Tide Joins WordPress

A rising tide lifts all boats.

Our company’s mission to work for an open web that is secure, performant, reliable, and accessible has been the driving force behind Tide, a tool that aims to lift code quality across the WordPress ecosystem.

During the 12 month journey Tide has been on, we’ve discovered that the vision behind it also aligns with the goals of WordPress. We saw the value and importance of Tide being part of WordPress itself where it can have a bigger impact and a greater chance of achieving its vision.

During the State of the Word presentation this past weekend Matt Mullenweg announced WordPress’ adoption of the Tide project.

This was a milestone moment for XWP and Tide, and a giant step closer to accomplishing what we set out to do; building a stronger open web.

Tide now belongs to the WordPress community and we are so grateful it will have the community to support it.

How you can contribute to Tide

A priority near-term for XWP is completing the transition to WordPress.org and ensuring that the project continues to build momentum with Derek Herman and Jeff Paul as leading contributors from our team. They welcome and encourage all community participation.

The project site for Tide is make.wordpress.org/tide. Visit and subscribe to the site to remain updated with progress and details on where to contribute. To get involved directly in conversations around Tide, join the #tide channel on the Make WordPress slack.

We would like to thank those who tried out Tide at WordCamp US. The public API will be back online no later than December 20th, paving the way for the integration with WordPress.org.

Thanks to Automattic, Google, and WP Engine who supported us throughout the journey.
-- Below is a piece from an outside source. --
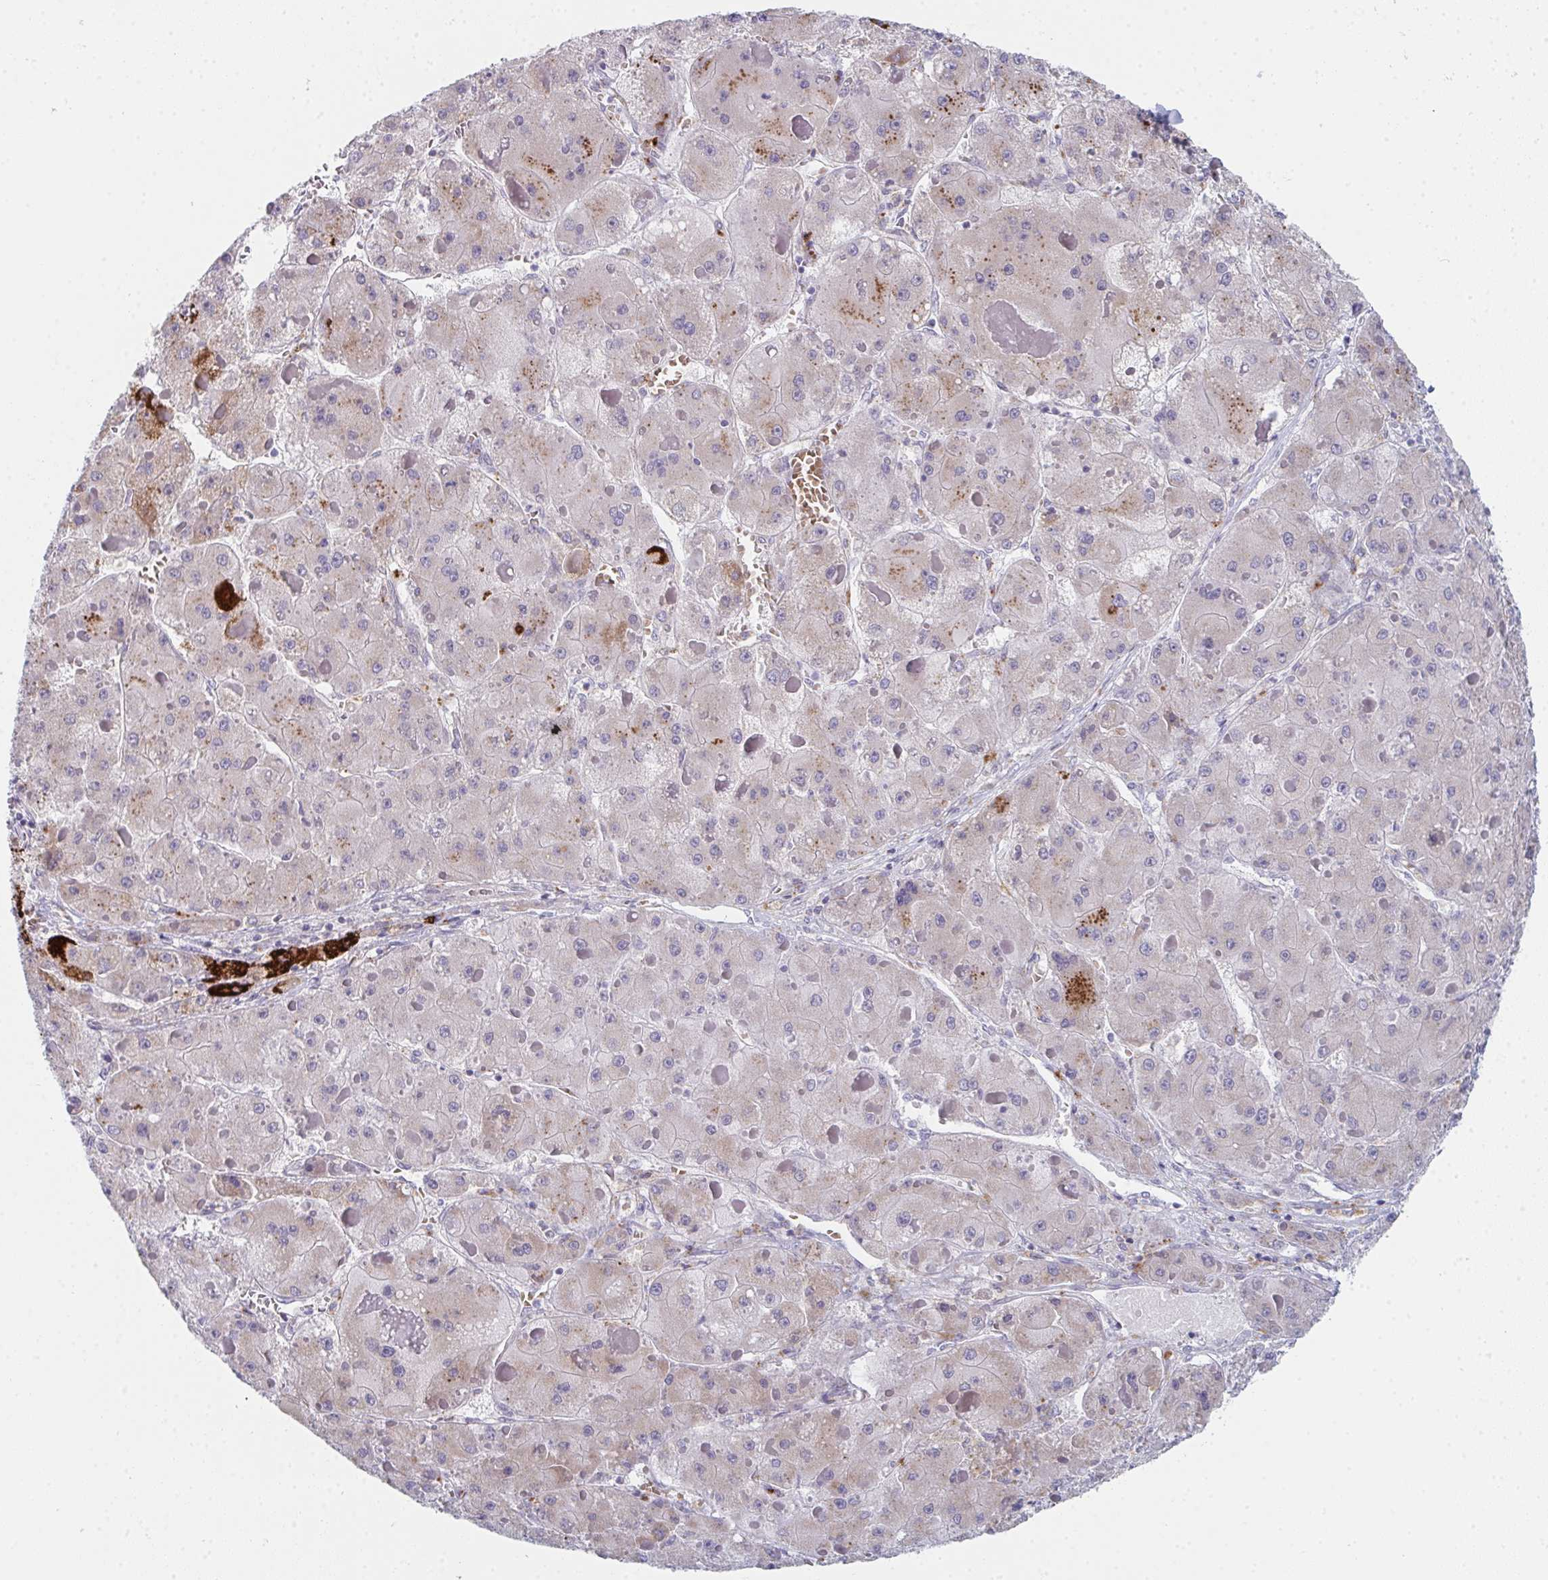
{"staining": {"intensity": "weak", "quantity": "<25%", "location": "cytoplasmic/membranous"}, "tissue": "liver cancer", "cell_type": "Tumor cells", "image_type": "cancer", "snomed": [{"axis": "morphology", "description": "Carcinoma, Hepatocellular, NOS"}, {"axis": "topography", "description": "Liver"}], "caption": "This is an immunohistochemistry photomicrograph of human liver hepatocellular carcinoma. There is no expression in tumor cells.", "gene": "VWDE", "patient": {"sex": "female", "age": 73}}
We are excited to see what the future holds for Tide in WordPress!

Tine Haugen,
Managing Director

4 thoughts on “Tide Joins WordPress

  1. Congrats, Jeff, Weston, Derek and everyone involved. I’ve been looking into the Tide project lately and it’s an important step forward for the WordPress community. 💯

    I plan to start contributing to this project next year. Props on getting Tide to join WordPress.org.

    1. Hey Jake, thanks for the question! Right now you’re unable to audit custom plugins or themes via Tide, though you can run WPCS against your code. This week we’ll be releasing Tide v1.0 that allows for running Tide on GCP as well as locally, so when that’s available its feasible you could utilize Tide locally to audit your code. In the meantime, I’ve opened a GitHub Issue to track the request to enhance Tide to support the auditing of custom plugins and themes; feel free to add more input to the discussion there.

      Cheers!
      Jeff.

  2. That would be really great. I am a web generalist, not a pro plugin developer. I have often considered of pushing out my plugin code for audit and this would be a great first step.